Aku juga menceritakan diriku yang saat itu bersiap untuk menyatakan cinta padanya, “kalah start.” Dia tersenyum lepas saat aku bercerita dibagian itu. Lantas memasang wajah sedih saat dibagian aku pergi dan memutuskan melupakannya, hingga mendapat petuah dari atasan di tempatku bekerja, untuk berdamai, untuk kembali menata hidup.

“Tapi setelah aku memutuskan berdamai, tidak mengharapkanmu lagi, kau malah datang dengan segenap perasaan. Menumbuhkan kembali cinta yang pernah ingin ku tikam.” lirihku. Tatapanku jatuh pada pohon beringin raksasa yang dibalut gerimis pagi hari.

Dia tersenyum manis dengan balutan jilbab biru muda, di serambi masjid kebanggan kota Perwira. Dia melanjutkan cerita. Kisah cinta dengan teman kampusnya hanya terjadi kurang dari dua minggu. Dia merasa hubungan itu hambar tanpaku. Dia sungguh kehilangan sosok manusia yang selama ini ada di hidupnya. Dia kehilanganku. Sesekali airmatanya mengalir, aku menghapusnya dengan handuk kecil yang melingkar di leherku. Lantas tersenyum kembali.

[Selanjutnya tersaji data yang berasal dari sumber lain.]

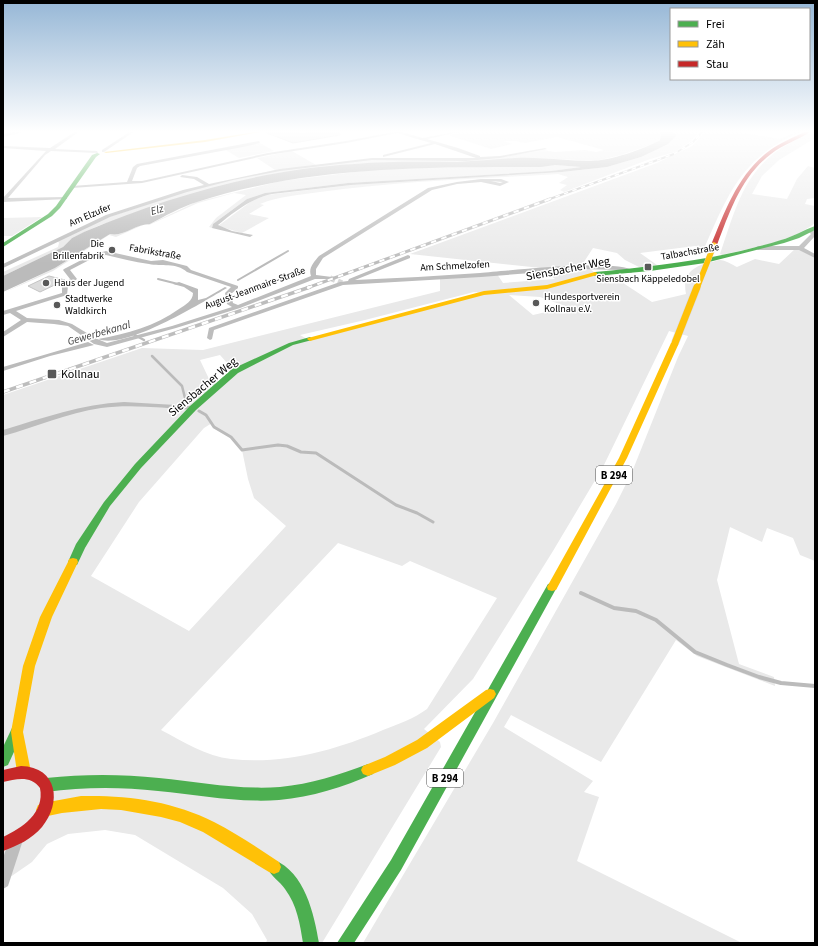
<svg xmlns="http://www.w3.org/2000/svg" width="818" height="946" font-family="'Source Sans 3',sans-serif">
<rect width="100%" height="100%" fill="#fff"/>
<!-- green -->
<g fill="#e9e9e9" fill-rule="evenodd">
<polygon points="468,131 658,131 661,135 660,140 653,144 621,155 596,161 537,158 460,162 355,164 278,173 238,182 100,225 72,238 63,247 3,276 3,272 58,247 59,243 57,239 92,223 196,188 275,170 257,158 292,151 316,165 282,169 372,159 471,160 499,158 543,150 555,152 585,150 596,152 604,150 557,137 525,143 515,141 504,141 512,144 491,149 448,135"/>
<path d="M672,131H700L691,141L675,152L650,159L564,192L560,190L567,185L559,183L568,177L558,174C479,179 398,181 320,192C300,195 279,196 260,204L264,205L249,214L269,218L242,233L218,226L253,200L267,195L351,185L562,172L607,167L641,157L658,149L668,144L677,135Z"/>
<path d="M706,131H733L780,139L797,131H802C742,157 729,192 704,249L695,246L640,253L657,265L641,268L625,260L617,253L593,248L582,265L588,267L596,274L608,273L652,302L686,294C682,274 693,266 711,262C714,262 717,260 720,260C725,260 733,265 737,267L755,259L779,264L795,249H798L815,256V561L800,555L793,538L767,528L762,542L730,527L717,580L739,664L774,677L775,686L697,656L676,640L601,762L511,715L504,727L593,781L584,792L599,797L577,861L742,943H363L493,723L616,504L632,472L678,357L688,336L669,331L603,467L553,551L473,679L424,729L440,742L441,747L322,943H266L267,940L252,914L223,888L135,835L105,830L68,834L47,844L32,862L3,882V395L142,348L203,350L440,291V277L497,274L503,283L555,279L541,268L410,254L657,163L692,146ZM474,292L484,293L307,339L300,335L365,320ZM509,295L540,297L568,307L533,315ZM220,355L235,372L221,384L210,381L200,360ZM212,423L214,427L231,437L242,450L248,479L254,498L286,526L189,631L91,576L139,502L204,428ZM338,543L402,566L410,561L497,598L427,709C413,719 399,724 383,730C336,750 283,765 231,759C206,756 184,742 161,730Z"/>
<path d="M815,131V138L779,160L762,176L752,194L787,199L797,179L808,166L815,168V198L807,199L805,204L815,206V223C789,243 754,247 722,255L720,254C736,208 744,168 790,143C798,138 806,133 815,131Z"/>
<polygon points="260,143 274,151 239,158 224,149"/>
<path d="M555,165L581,167L551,171L348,183L265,193L247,199L213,224L212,228L209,227L216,218L246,195L234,193L198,203L149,225L145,224L116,237L109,235L53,271L3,293L55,268L110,234C124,237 135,224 150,224L196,202L281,181L380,169Z"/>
<polygon points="42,217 12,236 3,236 3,218"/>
</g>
<!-- water -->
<g fill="#bbb">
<path d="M658,131H672L677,135L668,144L658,149L641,157L607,167L562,172L351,185L272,194C252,198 234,212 218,225L232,231L253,235L250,237L212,228L213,224L247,199L265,193L348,183L551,171L581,167L555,165L541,167C425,167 308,166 197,202C181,207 165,216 150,224C135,224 124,237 110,234L55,268L3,292V276L63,247L72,238L84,232C169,196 262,169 355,164C389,161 424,162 458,162C477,161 496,159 516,158C541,157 566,161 591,161C609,161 645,149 660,140L661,135Z"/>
<path d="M179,282L198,289V300L206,298L225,287L227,288C201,303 126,350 98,339C127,334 155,326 179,309C185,305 193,301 193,293L184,287L173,284Z"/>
<polygon points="88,342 94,345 50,356 3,371 3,367"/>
</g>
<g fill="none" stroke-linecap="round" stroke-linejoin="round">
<!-- stream-far4 -->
<polyline stroke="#bbb" stroke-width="1.5" points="3,135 20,131"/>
<!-- stream-far3 -->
<g stroke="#bbb" stroke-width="2">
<polyline points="158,279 178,284"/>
<polyline points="238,280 288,251"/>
</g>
<!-- stream-far2 -->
<g stroke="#bbb" stroke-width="2.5">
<polyline points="133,334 144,340"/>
<polyline points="152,356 182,386 185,398"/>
</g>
<!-- stream-far1 -->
<polyline stroke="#bbb" stroke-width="3" points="199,411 206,415 214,427 231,437 242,450 278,445 287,446 301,452 316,453 396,505 417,513 433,522"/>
<!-- stream -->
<polyline stroke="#bbb" stroke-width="4" points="581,593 614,608 636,611 656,620 695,652 727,665 759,677 781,683 815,686"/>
</g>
<!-- building -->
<g fill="#dcdcdc" stroke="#c4c4c4">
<polygon points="268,131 295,131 303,134 317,131 339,131 340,135 293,143 267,133"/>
<polygon points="49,276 65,280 40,292 28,286"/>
</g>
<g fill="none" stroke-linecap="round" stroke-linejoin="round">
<!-- street-tunnel -->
<polyline stroke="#d9d9d9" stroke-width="5.5" stroke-dasharray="5.5 3" stroke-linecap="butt" points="330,278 342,283"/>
<!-- street -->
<g fill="#bdbdbd" fill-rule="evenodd">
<polygon points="22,131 27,131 3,137 3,135"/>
<polygon points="76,131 80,131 55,149 97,151 98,153 51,151 45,155 8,198 65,197 67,198 67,199 3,202 3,198 46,151 3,148 3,146 50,148"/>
<polygon points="131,131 135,131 104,152 102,152 102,150"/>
<polygon points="150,131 180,131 178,132"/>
<polygon points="399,131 405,131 402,132 423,138 460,131 459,132 427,139 458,148 480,156 480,157 500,156 545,148 547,149 500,158 466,161 372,160 280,171 233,180 187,192 110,217 3,268 3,264 106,215 183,190 204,185 194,179 180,177 182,175 197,177 209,184 280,169 372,158 476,158 435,144 383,157 383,155 431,143 397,133 346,143 268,155 142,183 72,188 70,187 72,186 127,182 133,167 137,164 259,141 260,143 248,146 140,166 137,168 132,181 142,181 268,153 346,141"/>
<path d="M481,179H501L509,182L500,186L481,182L457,184L432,190L323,258L316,269V275L332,277V279H315L240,308L176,328L107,347L94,344L68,326L54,324L27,322L3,337V332L21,320L10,313L3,315V311L62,293V285L70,279L63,270L64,269L91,255L106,251L151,261L163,260L187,266L191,270L238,286V288L231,294L233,303L238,305L311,276C308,268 314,262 319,256L428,188L457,182ZM491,181L503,182L500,183ZM106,255C120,258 134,262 149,264C161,267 176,262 187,272L231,287L225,293L227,304L232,307L172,326L107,343L95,338L72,324L59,320L27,318L16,311L67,295L68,286L77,279L70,270L95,257Z"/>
<polygon points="809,230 813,230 815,232 815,236 804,248 815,254 815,258 799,250 758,250 755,248 758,246 799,246 811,234 808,231"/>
<path d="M408,255L410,256V258L355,280C397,278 439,276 480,273C508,271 615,258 634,271L631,273L619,270L582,269L481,277L343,285L214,330L212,339L210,340L207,338L209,328L340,282L348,281L349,279Z"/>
<path d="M124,402L193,406L197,408L193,410C163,408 131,404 101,408C67,413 36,427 3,436V430C43,418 82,404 124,402Z"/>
<polygon points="16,833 21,835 23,840 8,886 3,889 3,858 11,835"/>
</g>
<!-- fast -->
<g fill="#4caf50" fill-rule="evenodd">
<polygon points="97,153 100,154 96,157 60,208 52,216 3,247 3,243 48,214 56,206 92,155"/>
<path d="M815,226V230L799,238L784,243L705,263L650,271L595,276L592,274L595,272C658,266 721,259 781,240C793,237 803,230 815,226Z"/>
<polygon points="310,337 313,339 312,340 293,345 238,373 196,410 141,468 110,506 85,548 77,565 69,565 68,562 76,544 104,502 135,464 190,406 232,369 289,343"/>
<polygon points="552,583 556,584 557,587 401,870 354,943 337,943 391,860 548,584"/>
<polygon points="17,726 22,728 23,732 8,765 3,767 3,747 12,728"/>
<path d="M368,764L373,766L375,770L373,774C343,787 312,797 279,800C239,803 199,795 158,791C121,787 83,787 46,792L41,790L39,785L41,780L46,778C84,774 121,774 159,778C199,782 239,790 280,787C311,784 339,775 368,764Z"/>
<path d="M274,860C305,872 314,914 319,943H303C300,924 297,905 285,889C280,881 270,876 267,867L269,862Z"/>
</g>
<!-- slow -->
<g fill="#ffc107" fill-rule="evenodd">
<polygon points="260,131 266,131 205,142 106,153 104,152 205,140"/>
<polygon points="595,272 597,273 597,275 547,289 484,295 310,341 307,339 308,338 484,291 547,285"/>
<polygon points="675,341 679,343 627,458 556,590 552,591 548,590 547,587 619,458 671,343"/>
<polygon points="73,558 77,559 78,562 52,617 35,666 23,732 31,772 29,776 24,778 19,776 17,772 11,732 23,666 40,617 68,562 69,559"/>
<polygon points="490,689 494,690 496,694 494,698 427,748 395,765 368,776 363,774 361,770 363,766 385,757 417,740 486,690"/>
<path d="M81,796C127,795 173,801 214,822C237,834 258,848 279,862L281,867L279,872L274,874L269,872L203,832L180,822L161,817L121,810L101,809L62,813L43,817L38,815L36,810L38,805L43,803Z"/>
</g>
<!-- jam -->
<g fill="#c62828" fill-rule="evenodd">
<path d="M807,131H811C799,140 783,144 771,154C741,177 730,211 717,245L712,246L711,245C725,211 738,174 769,151C780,143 794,137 807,131Z"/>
<path d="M21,766C58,767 62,803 42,827C32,839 17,846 3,851V837C22,828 45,813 40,788C31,775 16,779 3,782V770Z"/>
</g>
<defs>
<polyline id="rail-far2" points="547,200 674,154 693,142 703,131"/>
<polyline id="rail-far1" points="307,288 550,199"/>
<polyline id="rail" points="3,392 310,287"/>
</defs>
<!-- rail-far2 casing -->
<use href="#rail-far2" stroke="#bdbdbd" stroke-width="2"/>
<!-- rail-far1 casing -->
<use href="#rail-far1" stroke="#bdbdbd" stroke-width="3"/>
<!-- rail casing -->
<use href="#rail" stroke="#bdbdbd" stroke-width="3.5"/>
<!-- rail-far2 -->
<use href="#rail-far2" stroke="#fff" stroke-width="1.5" stroke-dasharray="4.5" stroke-linecap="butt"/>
<!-- rail-far1 -->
<use href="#rail-far1" stroke="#fff" stroke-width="2" stroke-dasharray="5.5" stroke-linecap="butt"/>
<!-- rail -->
<use href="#rail" stroke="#fff" stroke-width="2.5" stroke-dasharray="7" stroke-linecap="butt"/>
<defs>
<polyline id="slow-bridge-far1" points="697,288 714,245"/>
<polyline id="slow-bridge" points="675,343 697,287"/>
</defs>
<!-- slow-bridge-far1 casing -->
<use href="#slow-bridge-far1" stroke="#dbdbdb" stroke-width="6" stroke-linecap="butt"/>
<!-- slow-bridge casing -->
<use href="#slow-bridge" stroke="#dbdbdb" stroke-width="8" stroke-linecap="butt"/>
<!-- slow-bridge-far1 -->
<use href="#slow-bridge-far1" stroke="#ffc107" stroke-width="5.5"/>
<!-- slow-bridge -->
<use href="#slow-bridge" stroke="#ffc107" stroke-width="7"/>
</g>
<!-- sky -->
<linearGradient id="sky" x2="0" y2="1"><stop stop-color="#96b7d6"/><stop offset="0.5" stop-color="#fff"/><stop offset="1" stop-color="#fff" stop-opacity="0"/></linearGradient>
<rect width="818" height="263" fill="url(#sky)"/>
<!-- markers -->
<g fill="#595959" stroke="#fff" stroke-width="1.5">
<circle cx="112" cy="250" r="4"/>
<rect x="644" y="263" width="8" height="8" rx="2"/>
<circle cx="46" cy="283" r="4"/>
<circle cx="536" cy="303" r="4"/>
<circle cx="57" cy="305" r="4"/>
<rect x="47" y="369" width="10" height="10" rx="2"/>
</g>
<g text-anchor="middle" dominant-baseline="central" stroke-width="3" stroke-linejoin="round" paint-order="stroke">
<!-- far-street labels -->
<g font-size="10" fill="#000" stroke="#fff">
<text transform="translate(90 215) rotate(-23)">Am Elzufer</text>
<text transform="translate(155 252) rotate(10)">Fabrikstraße</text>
<text transform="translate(690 252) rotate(-10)">Talbachstraße</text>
<text transform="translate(455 266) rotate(-3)">Am Schmelzofen</text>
<text transform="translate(255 288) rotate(-20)">August-Jeanmaire-Straße</text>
</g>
<!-- far-poi labels -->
<g font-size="10" fill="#000" stroke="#fff" text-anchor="start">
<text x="104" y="244" text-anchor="end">Die<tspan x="104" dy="12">Brillenfabrik</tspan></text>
<text x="648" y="279" text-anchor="middle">Siensbach Käppeledobel</text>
<text x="54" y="283">Haus der Jugend</text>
<text x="544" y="297">Hundesportverein<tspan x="544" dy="12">Kollnau e.V.</tspan></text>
<text x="65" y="299">Stadtwerke<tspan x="65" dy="12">Waldkirch</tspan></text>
</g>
<!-- far-water labels -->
<g font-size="11" font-style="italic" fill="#3f3f3f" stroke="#fff">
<text transform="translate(157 210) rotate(-16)">Elz</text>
<text transform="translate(99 333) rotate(-16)">Gewerbekanal</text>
</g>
<!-- shield labels -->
<g fill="#fff" stroke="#4c4c4c" stroke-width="1">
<rect x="596" y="466" width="36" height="18" rx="3"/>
<rect x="427" y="769" width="36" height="18" rx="3"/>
</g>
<g font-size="11" font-weight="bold" fill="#000">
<text x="614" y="475">B 294</text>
<text x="445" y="778">B 294</text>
</g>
<!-- street labels -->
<g font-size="12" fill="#000" stroke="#fff">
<text transform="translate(568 269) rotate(-11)">Siensbacher Weg</text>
<text transform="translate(203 387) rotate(-40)">Siensbacher Weg</text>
</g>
<!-- poi labels -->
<g font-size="12" fill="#000" stroke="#fff" text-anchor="start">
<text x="61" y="374">Kollnau</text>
</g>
</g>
<!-- border -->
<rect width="818" height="946" fill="none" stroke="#000000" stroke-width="8"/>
<!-- legend -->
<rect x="670" y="8" width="140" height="72" fill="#ffffff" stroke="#999999"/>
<rect x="678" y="21" width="20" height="6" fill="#4caf50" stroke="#999999"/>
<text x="706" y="28" font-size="12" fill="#000000">Frei</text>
<rect x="678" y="41" width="20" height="6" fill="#ffc107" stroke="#999999"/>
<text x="706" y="48" font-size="12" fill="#000000">Zäh</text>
<rect x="678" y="61" width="20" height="6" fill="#c62828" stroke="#999999"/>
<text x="706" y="68" font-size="12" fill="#000000">Stau</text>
</svg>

Dia setia menungguku. Sekalipun aku tidak pernah mengabarinya beberapa tahun terakhir. Dia setia, bahkan hingga saat ini. Beberapa hari kemudian. Di 22 September 2016. Aku menikahinya. Kami berdua menangis terharu, aku mencium keningnya. Membingkai dengan indah kejadian 22 September beberapa tahun silam. September selalu menjadi hujanmu. Dan September kali ini, aku berada di bawah hujan itu bersamamu.

# # #

30 September 2016 19.00 WIB

Matahari sudah jatuh tenggelam dalam gelap. Tapi waktu masih bernafas. Cerita belum usai. Setidaknya, malam minggu kali ini tidak semendung pagi tadi. Berita gembira bagi remaja-remaja jatuh cinta, bisa mengatur waktu untuk saling berjumpa.

Tapi aku tidak, masih berjibaku dengan pekerjaan yang kian membosankan. Bertemu dengan pembeli-pembeli menyebalkan, banyak tanya, beli juga tidak, komplain sesuatu yang harganya tidak seberapa. Ah, bagaimanapun, pembeli adalah raja.

Beberapa jam kemudian aku pulang dengan wajah lusuh, lelah. Dia menyambutku dengan senyum yang mengembang. Mencium tanganku.

“Sesusah apapun, sebagaimanapun lelahnya dalam bekerja, sesedih apapun kehidupan yang terkadang tidak sesuai keinginan, jika melihatmu tersenyum, semua itu terasa begitu saja luntur, ringan beban. Dan berjanjilah. Kau harus selalu bersamaku dalam keadaan sesulit apapun, Sayang.” Bisikku di telinganya.